• Exercise brief
Copy out the data in full and exactly, passing over the pictures.

• Material shown
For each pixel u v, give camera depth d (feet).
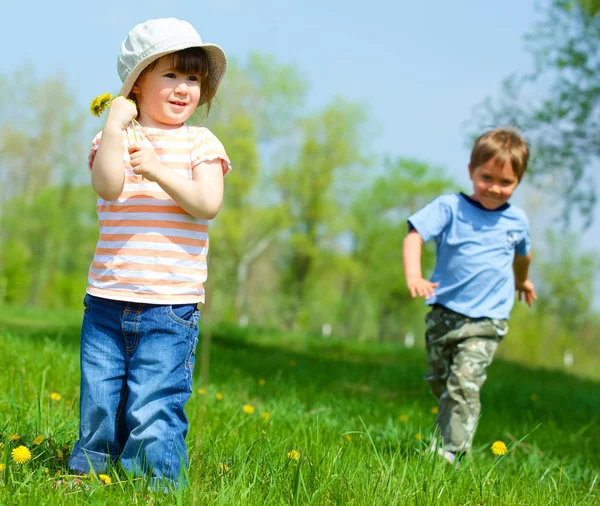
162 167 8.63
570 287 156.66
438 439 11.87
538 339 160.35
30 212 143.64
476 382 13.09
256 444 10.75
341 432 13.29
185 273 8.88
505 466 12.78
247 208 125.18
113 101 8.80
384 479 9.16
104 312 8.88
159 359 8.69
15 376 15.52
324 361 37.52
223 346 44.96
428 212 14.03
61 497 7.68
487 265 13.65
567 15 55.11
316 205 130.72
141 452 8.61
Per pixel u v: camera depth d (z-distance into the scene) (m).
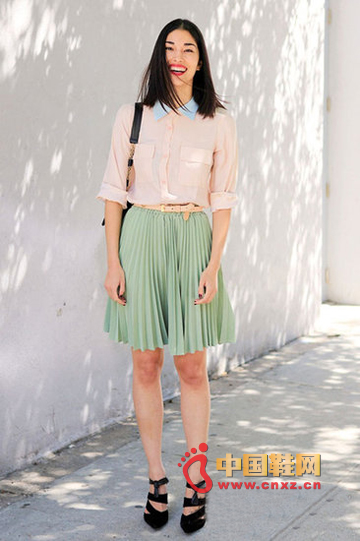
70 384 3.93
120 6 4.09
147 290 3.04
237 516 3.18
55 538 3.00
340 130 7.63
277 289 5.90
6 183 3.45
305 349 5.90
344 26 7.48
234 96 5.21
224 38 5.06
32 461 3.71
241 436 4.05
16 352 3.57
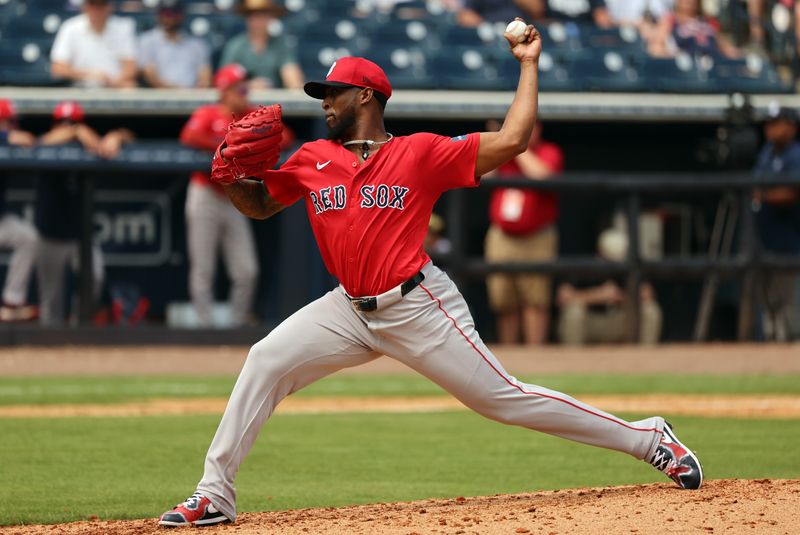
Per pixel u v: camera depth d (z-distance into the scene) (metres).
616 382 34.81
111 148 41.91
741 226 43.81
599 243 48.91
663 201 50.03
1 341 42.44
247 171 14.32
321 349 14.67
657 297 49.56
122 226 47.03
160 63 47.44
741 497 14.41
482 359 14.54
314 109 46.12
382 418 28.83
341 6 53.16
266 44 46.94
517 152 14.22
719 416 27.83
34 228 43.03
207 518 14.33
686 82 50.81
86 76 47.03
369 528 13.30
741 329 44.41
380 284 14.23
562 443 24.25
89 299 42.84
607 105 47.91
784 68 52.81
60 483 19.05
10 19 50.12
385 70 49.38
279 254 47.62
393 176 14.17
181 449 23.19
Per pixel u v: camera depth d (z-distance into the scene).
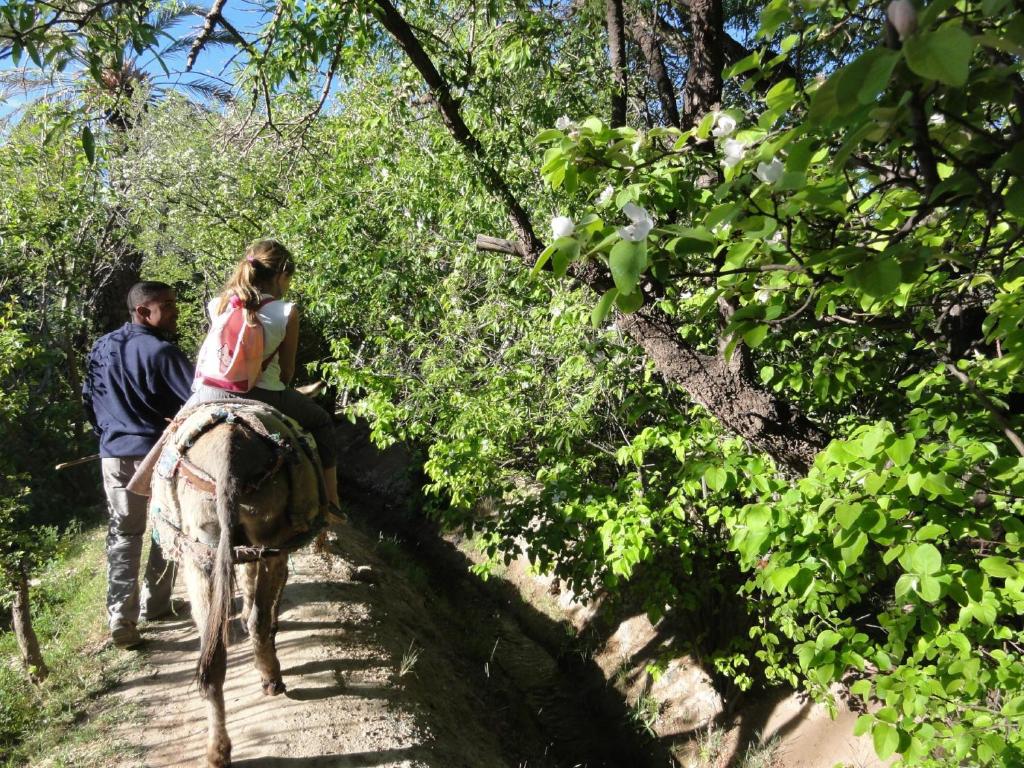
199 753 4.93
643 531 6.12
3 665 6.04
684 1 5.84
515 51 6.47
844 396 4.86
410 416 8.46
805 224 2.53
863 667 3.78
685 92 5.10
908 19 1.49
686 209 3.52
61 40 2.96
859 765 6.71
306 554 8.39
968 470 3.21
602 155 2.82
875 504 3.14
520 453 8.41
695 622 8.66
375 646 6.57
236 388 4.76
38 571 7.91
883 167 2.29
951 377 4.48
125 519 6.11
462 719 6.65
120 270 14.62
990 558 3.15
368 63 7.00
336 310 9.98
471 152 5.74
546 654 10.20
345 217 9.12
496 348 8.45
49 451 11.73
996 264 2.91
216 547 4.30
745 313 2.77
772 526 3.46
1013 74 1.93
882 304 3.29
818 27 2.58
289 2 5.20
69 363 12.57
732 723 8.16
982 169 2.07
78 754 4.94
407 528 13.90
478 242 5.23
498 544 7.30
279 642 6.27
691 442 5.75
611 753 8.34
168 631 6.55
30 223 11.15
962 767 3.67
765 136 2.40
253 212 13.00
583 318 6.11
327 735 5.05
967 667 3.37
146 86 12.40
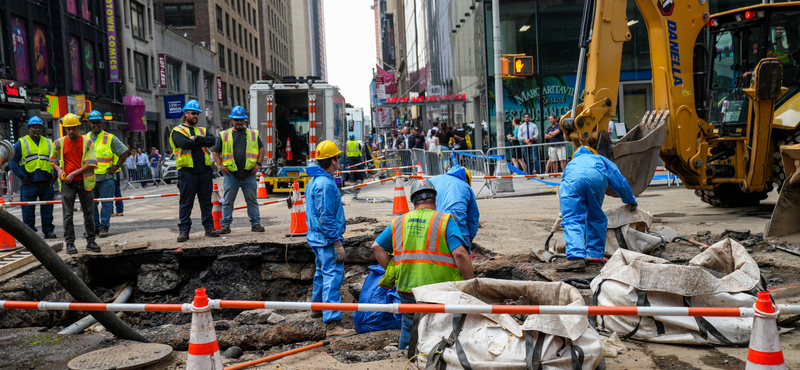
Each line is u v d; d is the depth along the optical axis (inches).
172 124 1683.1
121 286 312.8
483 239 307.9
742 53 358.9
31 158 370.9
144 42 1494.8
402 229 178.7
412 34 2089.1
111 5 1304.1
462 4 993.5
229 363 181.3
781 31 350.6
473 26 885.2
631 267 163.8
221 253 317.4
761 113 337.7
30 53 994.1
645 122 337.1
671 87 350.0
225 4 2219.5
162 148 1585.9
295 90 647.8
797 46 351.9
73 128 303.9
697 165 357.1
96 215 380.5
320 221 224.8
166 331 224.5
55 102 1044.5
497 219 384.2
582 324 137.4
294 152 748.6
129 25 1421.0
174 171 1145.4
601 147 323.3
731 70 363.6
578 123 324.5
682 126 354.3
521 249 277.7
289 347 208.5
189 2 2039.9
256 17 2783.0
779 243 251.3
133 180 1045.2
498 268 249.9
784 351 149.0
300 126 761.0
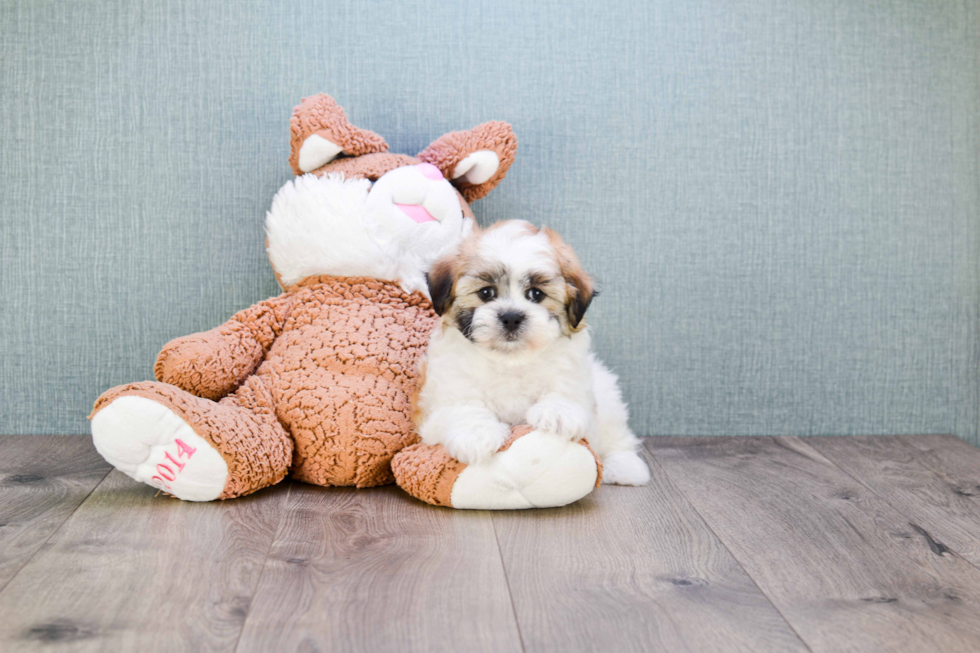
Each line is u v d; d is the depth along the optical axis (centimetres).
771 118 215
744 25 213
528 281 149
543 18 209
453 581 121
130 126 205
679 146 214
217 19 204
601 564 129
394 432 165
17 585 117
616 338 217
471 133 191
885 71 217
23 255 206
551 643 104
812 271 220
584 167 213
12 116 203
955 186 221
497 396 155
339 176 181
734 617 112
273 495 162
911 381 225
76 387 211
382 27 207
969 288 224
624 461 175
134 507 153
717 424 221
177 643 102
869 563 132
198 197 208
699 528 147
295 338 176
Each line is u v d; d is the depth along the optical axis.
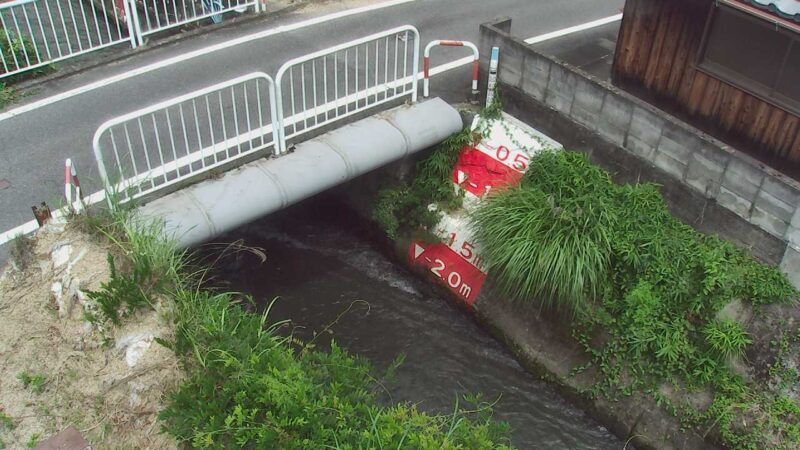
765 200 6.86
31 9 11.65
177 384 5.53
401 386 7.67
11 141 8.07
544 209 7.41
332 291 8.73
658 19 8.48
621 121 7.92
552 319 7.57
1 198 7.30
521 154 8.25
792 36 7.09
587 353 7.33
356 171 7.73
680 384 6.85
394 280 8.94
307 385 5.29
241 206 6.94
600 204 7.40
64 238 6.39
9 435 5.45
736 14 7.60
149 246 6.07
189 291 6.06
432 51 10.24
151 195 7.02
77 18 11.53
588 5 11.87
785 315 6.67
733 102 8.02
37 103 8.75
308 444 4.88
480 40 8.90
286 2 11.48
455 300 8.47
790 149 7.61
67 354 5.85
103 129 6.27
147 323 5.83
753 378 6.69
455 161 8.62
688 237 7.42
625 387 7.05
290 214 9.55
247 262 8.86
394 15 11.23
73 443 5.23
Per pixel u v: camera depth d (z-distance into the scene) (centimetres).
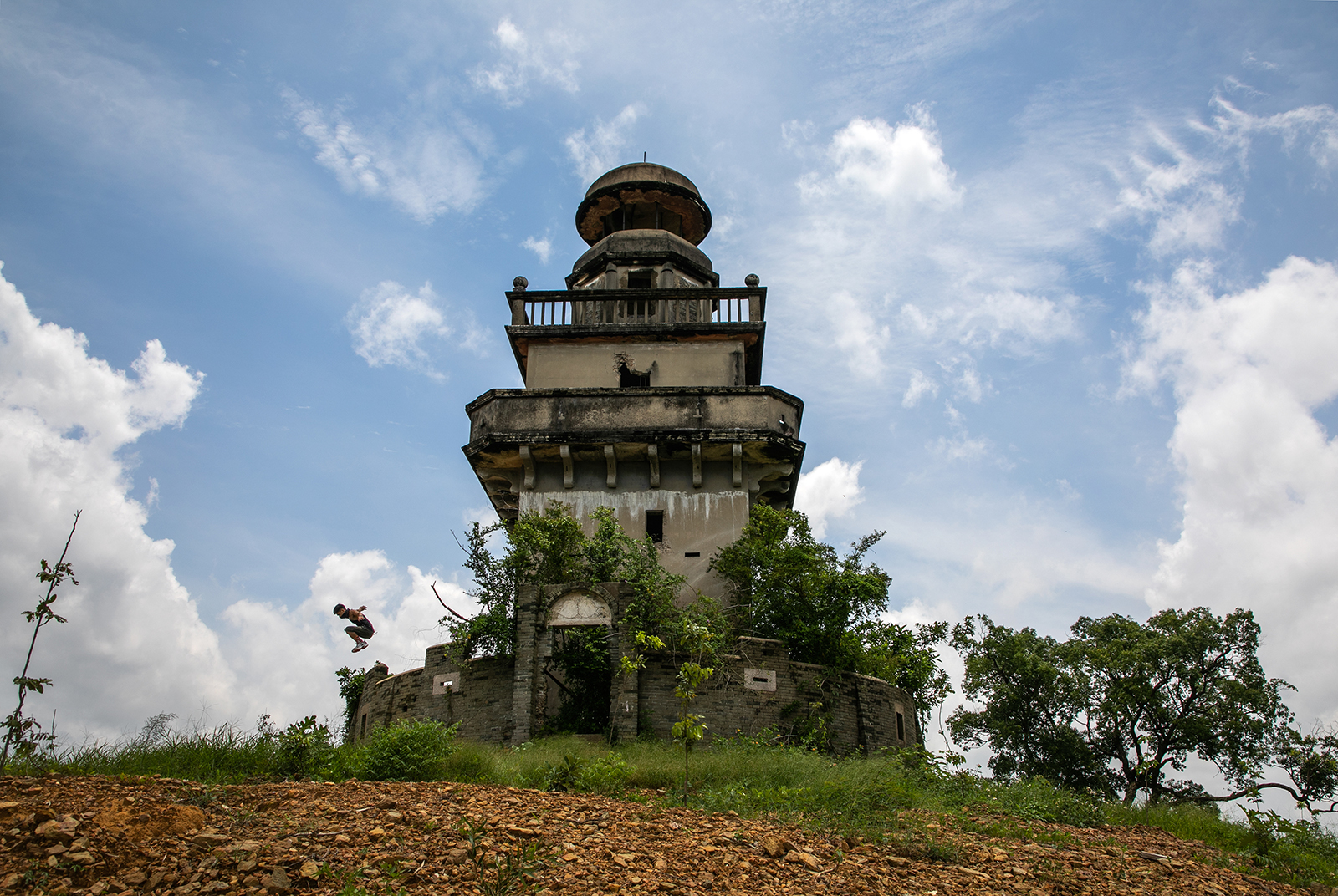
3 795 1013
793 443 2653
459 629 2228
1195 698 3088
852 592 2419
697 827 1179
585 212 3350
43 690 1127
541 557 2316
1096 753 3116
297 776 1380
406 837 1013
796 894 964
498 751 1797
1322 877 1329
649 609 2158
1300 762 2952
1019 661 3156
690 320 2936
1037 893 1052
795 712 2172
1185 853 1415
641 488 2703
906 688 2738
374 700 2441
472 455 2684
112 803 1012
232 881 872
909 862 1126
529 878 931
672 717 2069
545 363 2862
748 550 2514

• Result of this task
For each pixel u v, give camera depth d (feet).
162 167 8.63
570 287 156.66
438 439 11.87
538 339 160.35
30 212 143.64
476 382 13.09
256 444 10.75
341 432 13.29
185 273 8.88
505 466 12.78
247 208 125.18
113 101 8.80
384 479 9.16
104 312 8.88
159 359 8.69
15 376 15.52
324 361 37.52
223 346 44.96
428 212 14.03
61 497 7.68
487 265 13.65
567 15 55.11
316 205 130.72
141 452 8.61
Per pixel u v: camera depth d (z-distance into the scene) (m).
70 384 3.93
120 6 4.09
147 290 3.04
237 516 3.18
55 538 3.00
340 130 7.63
277 289 5.90
6 183 3.45
305 349 5.90
344 26 7.48
234 96 5.21
224 38 5.06
32 461 3.71
241 436 4.05
16 352 3.57
Per pixel u v: camera depth d (z-distance into the scene) (metres).
616 382 34.81
111 148 41.91
741 226 43.81
599 243 48.91
663 201 50.03
1 341 42.44
247 171 14.32
321 349 14.67
657 297 49.56
122 226 47.03
160 63 47.44
741 497 14.41
482 359 14.54
314 109 46.12
382 418 28.83
341 6 53.16
266 44 46.94
517 152 14.22
719 416 27.83
34 228 43.03
207 518 14.33
686 82 50.81
86 76 47.03
369 528 13.30
741 329 44.41
380 284 14.23
562 443 24.25
89 299 42.84
607 105 47.91
784 68 52.81
60 483 19.05
10 19 50.12
385 70 49.38
279 254 47.62
393 176 14.17
181 449 23.19
Per pixel u v: camera depth d (z-distance into the scene).
199 753 4.93
643 531 6.12
3 665 6.04
684 1 5.84
515 51 6.47
844 396 4.86
410 416 8.46
805 224 2.53
863 667 3.78
685 92 5.10
908 19 1.49
686 209 3.52
61 40 2.96
859 765 6.71
306 554 8.39
968 470 3.21
602 155 2.82
875 504 3.14
520 453 8.41
695 622 8.66
375 646 6.57
236 388 4.76
38 571 7.91
883 167 2.29
951 377 4.48
125 519 6.11
462 719 6.65
120 270 14.62
990 558 3.15
368 63 7.00
336 310 9.98
471 152 5.74
546 654 10.20
345 217 9.12
496 348 8.45
49 451 11.73
996 264 2.91
216 547 4.30
745 313 2.77
772 526 3.46
1013 74 1.93
882 304 3.29
818 27 2.58
289 2 5.20
69 363 12.57
732 723 8.16
982 169 2.07
78 754 4.94
407 528 13.90
478 242 5.23
498 544 7.30
279 642 6.27
691 442 5.75
611 753 8.34
168 631 6.55
30 223 11.15
962 767 3.67
765 136 2.40
253 212 13.00
583 318 6.11
327 735 5.05
967 667 3.37
146 86 12.40
Each line is u v d; d is the depth along the optical axis (inches).
172 124 1683.1
121 286 312.8
483 239 307.9
742 53 358.9
31 158 370.9
144 42 1494.8
402 229 178.7
412 34 2089.1
111 5 1304.1
462 4 993.5
229 363 181.3
781 31 350.6
473 26 885.2
631 267 163.8
221 253 317.4
761 113 337.7
30 53 994.1
645 122 337.1
671 87 350.0
225 4 2219.5
162 148 1585.9
295 90 647.8
797 46 351.9
73 128 303.9
697 165 357.1
96 215 380.5
320 221 224.8
166 331 224.5
55 102 1044.5
497 219 384.2
582 324 137.4
294 152 748.6
129 25 1421.0
174 171 1145.4
601 147 323.3
731 70 363.6
578 123 324.5
682 126 354.3
521 249 277.7
289 347 208.5
189 2 2039.9
256 17 2783.0
779 243 251.3
133 180 1045.2
498 268 249.9
784 351 149.0
300 126 761.0
Each line is u v d; d is the depth along the optical axis (centimetres).
771 118 215
744 25 213
528 281 149
543 18 209
453 581 121
130 126 205
679 146 214
217 19 204
601 564 129
394 432 165
17 585 117
616 338 217
471 133 191
885 71 217
23 255 206
551 643 104
812 271 220
584 167 213
12 116 203
955 186 221
497 396 155
339 176 181
734 617 112
273 495 162
911 381 225
76 387 211
382 27 207
969 288 224
624 461 175
134 507 153
717 424 221
177 643 102
869 563 132
198 197 208
699 528 147
295 338 176
Each line is u v d; d is the depth along the optical axis.
765 200 6.86
31 9 11.65
177 384 5.53
401 386 7.67
11 141 8.07
544 209 7.41
332 291 8.73
658 19 8.48
621 121 7.92
552 319 7.57
1 198 7.30
521 154 8.25
792 36 7.09
587 353 7.33
356 171 7.73
680 384 6.85
394 280 8.94
307 385 5.29
241 206 6.94
600 204 7.40
64 238 6.39
9 435 5.45
736 14 7.60
149 246 6.07
189 291 6.06
432 51 10.24
151 195 7.02
77 18 11.53
588 5 11.87
785 315 6.67
733 102 8.02
37 103 8.75
308 444 4.88
480 40 8.90
286 2 11.48
455 300 8.47
790 149 7.61
67 354 5.85
103 129 6.27
147 323 5.83
753 378 6.69
455 161 8.62
688 237 7.42
625 387 7.05
290 214 9.55
247 262 8.86
394 15 11.23
73 443 5.23
Per pixel u v: camera depth d (z-distance into the scene) (centimetres).
3 795 1013
793 443 2653
459 629 2228
1195 698 3088
852 592 2419
697 827 1179
585 212 3350
43 690 1127
541 557 2316
1096 753 3116
297 776 1380
406 837 1013
796 894 964
498 751 1797
1322 877 1329
649 609 2158
1300 762 2952
1019 661 3156
690 320 2936
1037 893 1052
795 712 2172
1185 853 1415
641 488 2703
906 688 2738
374 700 2441
472 455 2684
112 803 1012
232 881 872
909 862 1126
529 878 931
672 717 2069
545 363 2862
748 550 2514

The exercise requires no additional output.